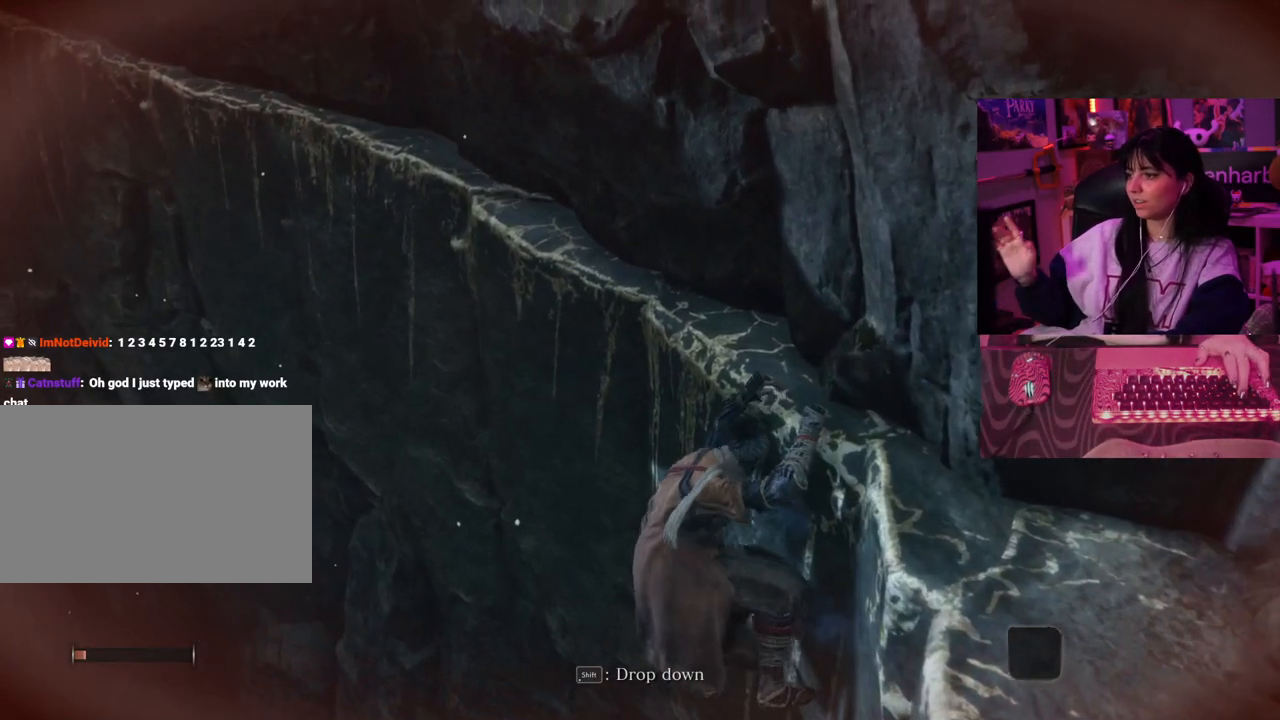
{"keys": ["w"], "events": []}
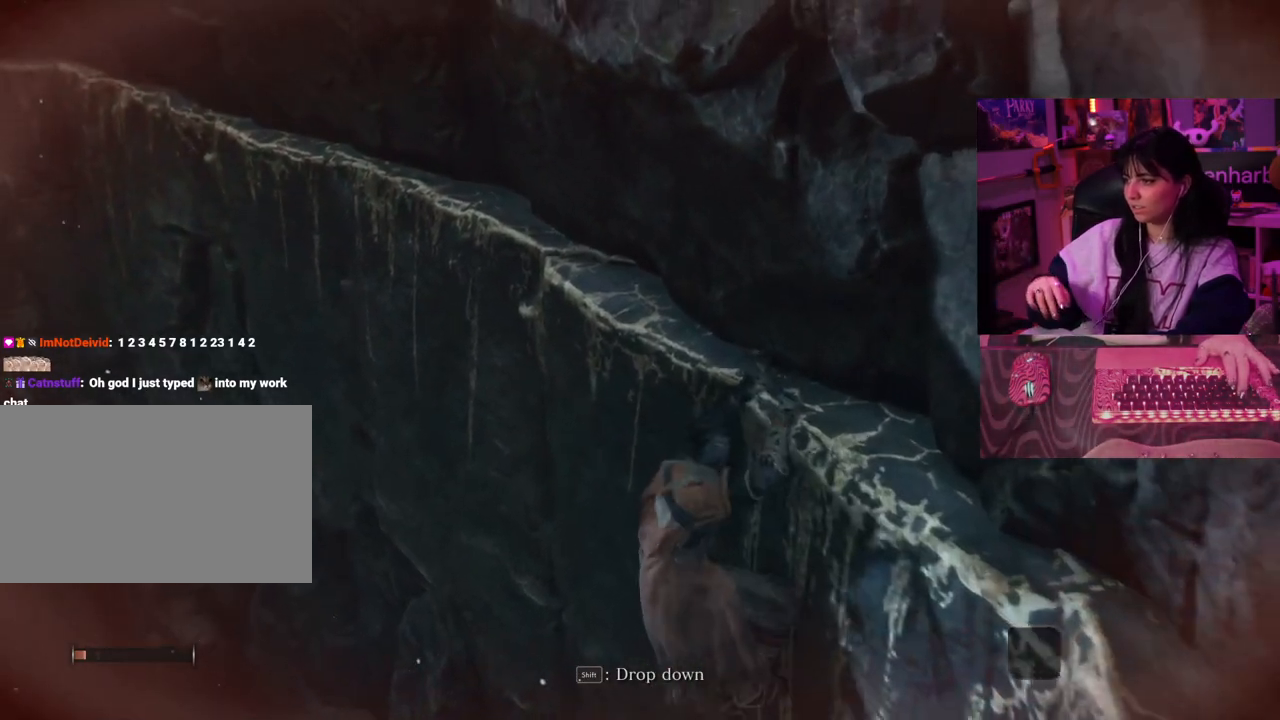
{"keys": ["w"], "events": []}
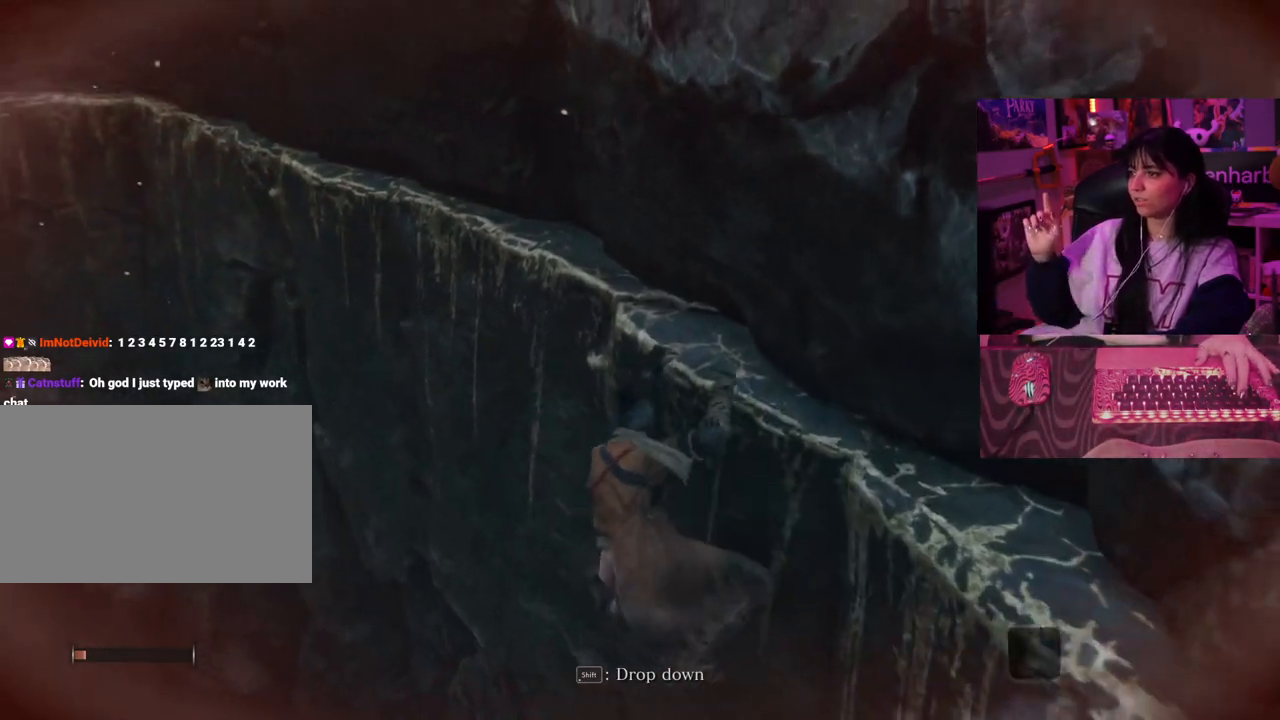
{"keys": ["w"], "events": []}
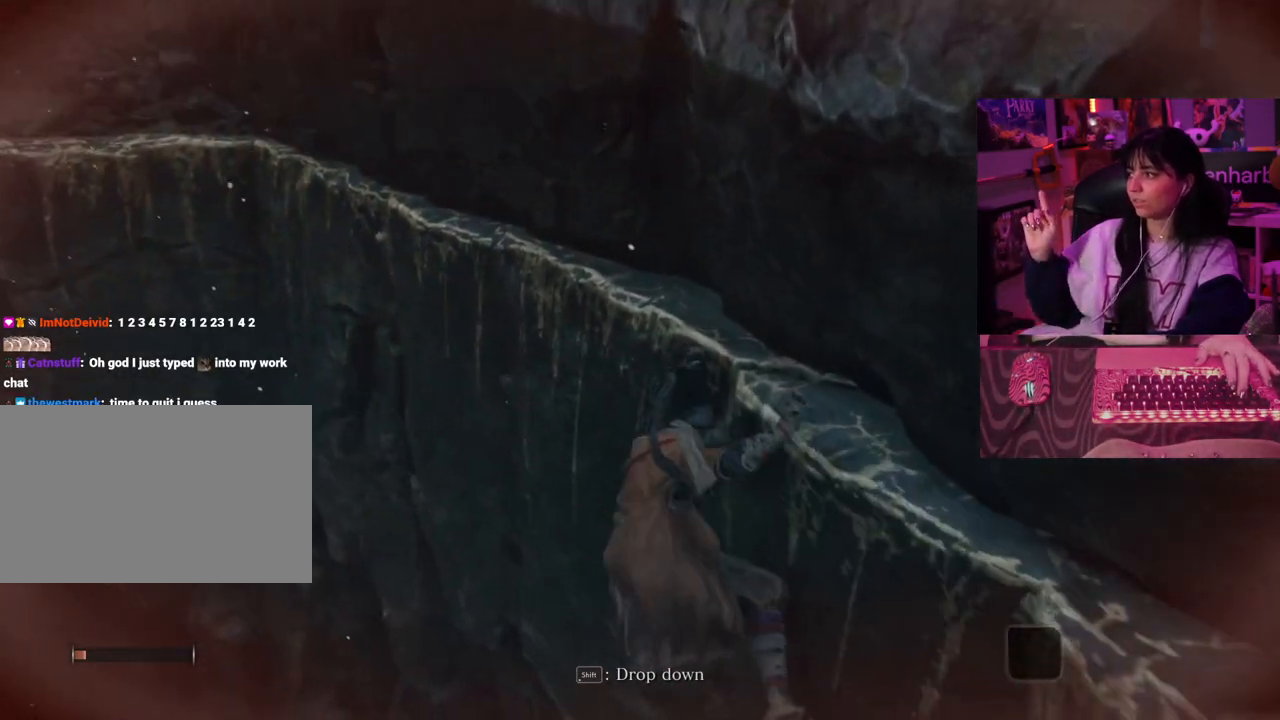
{"keys": ["w"], "events": []}
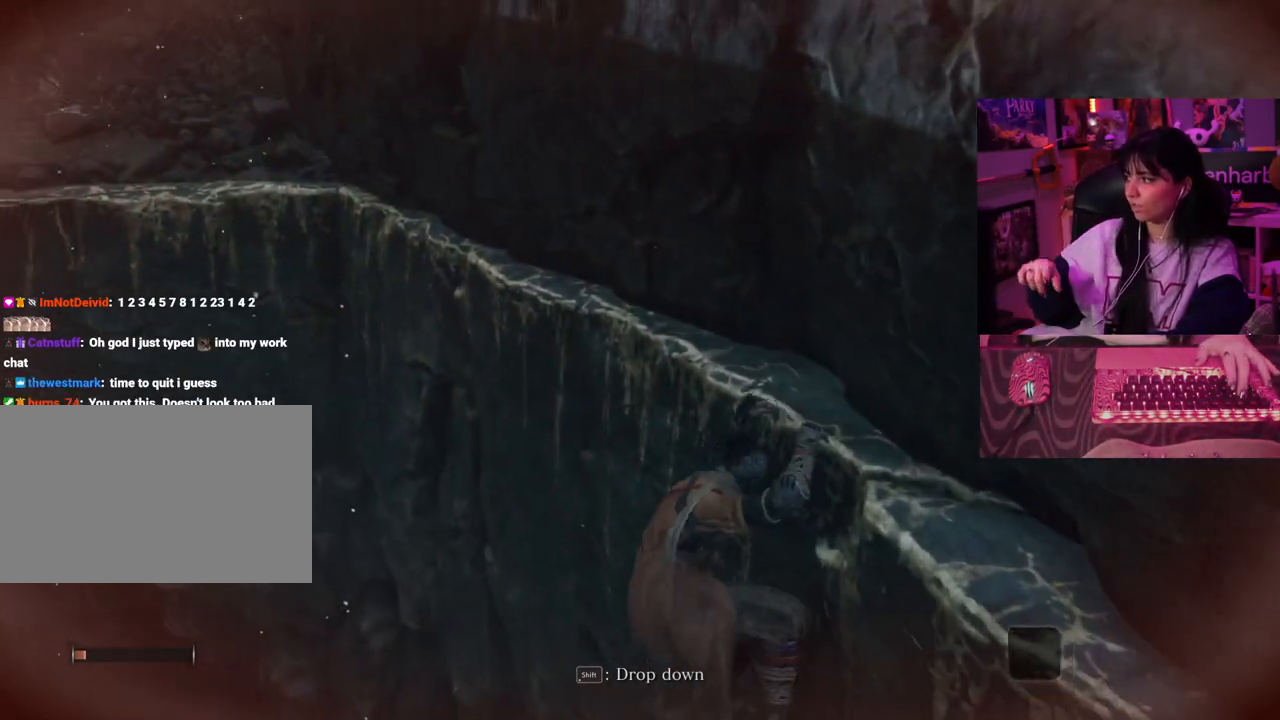
{"keys": ["w"], "events": []}
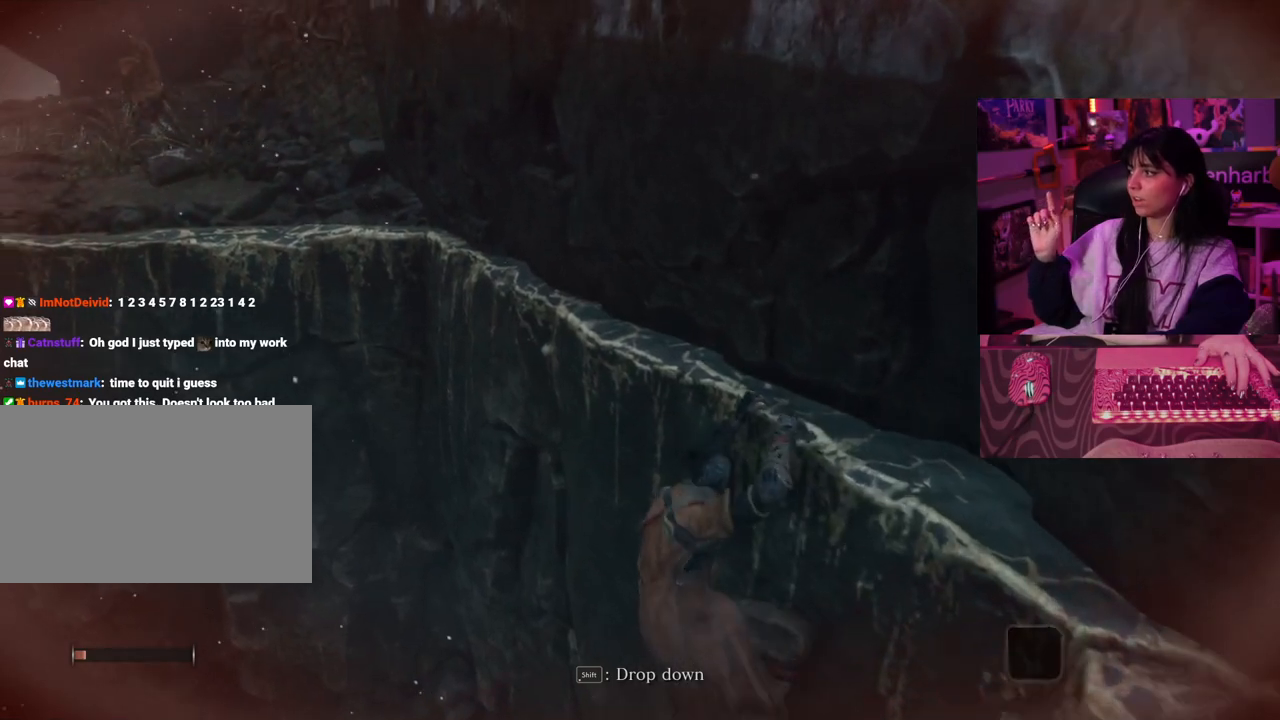
{"keys": ["w"], "events": []}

▶ [Activity]
With the pictures left out, return each entry exactly as written.

▶ [Result for this exercise]
{"keys": ["w"], "events": []}
{"keys": ["w"], "events": []}
{"keys": ["w"], "events": []}
{"keys": ["w"], "events": []}
{"keys": ["w"], "events": []}
{"keys": ["w"], "events": []}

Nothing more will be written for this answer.